▶ [Excerpted text]:
━━━━━━━━━━━━━━━━

Below, we have shared responses from our members to build this profile with our personal and collective reflections on our identities.
What are you Proud to be?
We each take pride in our heritage and cultural identities; from being born and raised in Liverpool, to the many different countries which make up our membership.
“I’m Proud to Be Zambian, Black African"
“I’m Proud to Be mixed heritage”
“I’m Proud to Be an advocate”
What does the BAME Staff Network mean to you?
“To me the BME Staff Network is an open professional space where staff share knowledge on equality, race and diversity. It is a place where we can discuss our experiences in the workplace.”
“The Network is a space where I can re-learn who I am. After spending a long time trying to fit in with white peers, I am inspired by other members to reclaim my own identity.”
“It's an inclusive, empowering space filled with colleagues who are experts by experience of being a BAME person in the University. It's professional, friendly and supportive.”
Who inspires you, and how?
“The person who inspires me is my late mum. Education was her number priority for all her children. Her career as a nurse meant so much to me growing up, and I wanted to be one too. She encouraged me to choose my own career and do what I wanted in life. She was strong, and always put on a brave face in every difficult situation. She taught me to be kind to others and treat everyone with respect.”
If you could give one piece of advice, what would it be?
“Be proud of who you are. I am proud of who I am; I come from a mixed cultural heritage. I am a positive and confident individual and I focus on happy events and dwell less on sad ones, I do this for my personal health. I have learnt to adapt in different environments. I am always keen to learn different languages and have in interest discovering other cultures. My confidence helps me prioritise my workload and it also help engage in dialogue and conservations with people I meet in the workplace.”
Is there anything else you would like to share?
“My hopes for the future are to build a good environment to live in and work in collaboration with others, while adhering to openness and transparency. I hope for sharing ideas to meet the common goals on culture, race, religion, gender and orientation, to rid the world of negative energy and beliefs. I hope we can create positivity everywhere and have a peaceful and safe environment for the next generations to come by sharing ideas of our common goals of Ubuntu - Oneness for humanity sake.

━━━━━━━━━━━━━━━━

▶ [Tasks for this exercise]:
• a. Using the network profile, answer each question briefly:
(i) Which city is named as the place where some members were born and raised?
(ii) What career did the mother of the member who answered "Who inspires you, and how?" have?
(iii) What word does the last response give for "Oneness for humanity sake"?
• b. List every question that appears as a heading in the network profile.
The listing after this point is separate material, unrelated to the network profile.

▶ [Raw data]:
━━━━━━━━━━━━━━━━

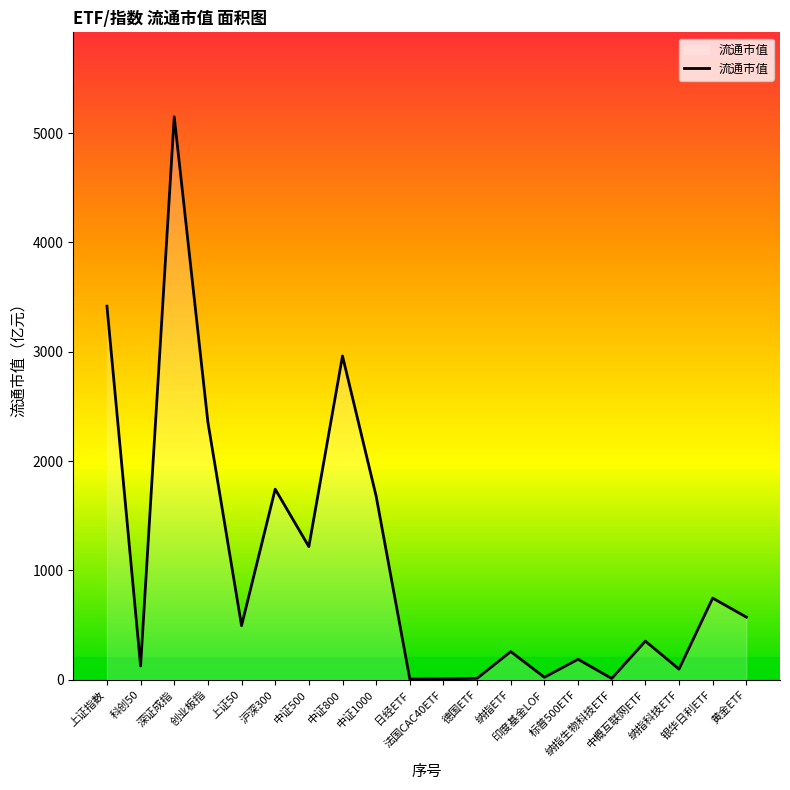

What is the average value?

1071.3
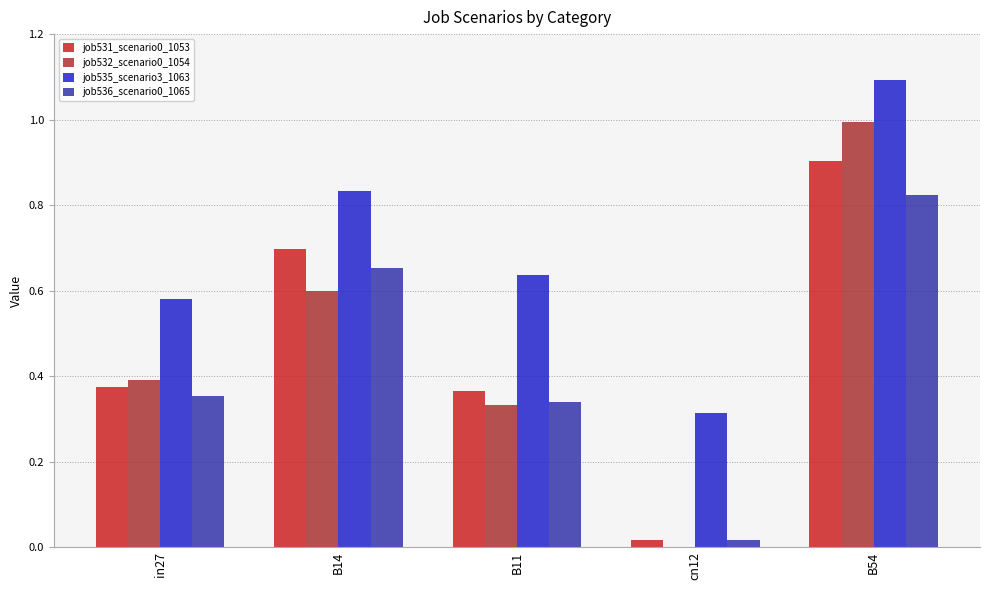

Are the bars horizontal?

No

━━━━━━━━━━━━━━━━

▶ [Answers in order]:
• a.
(i) Liverpool
(ii) Nurse
(iii) Ubuntu

• b.
What are you Proud to be?
What does the BAME Staff Network mean to you?
Who inspires you, and how?
If you could give one piece of advice, what would it be?
Is there anything else you would like to share?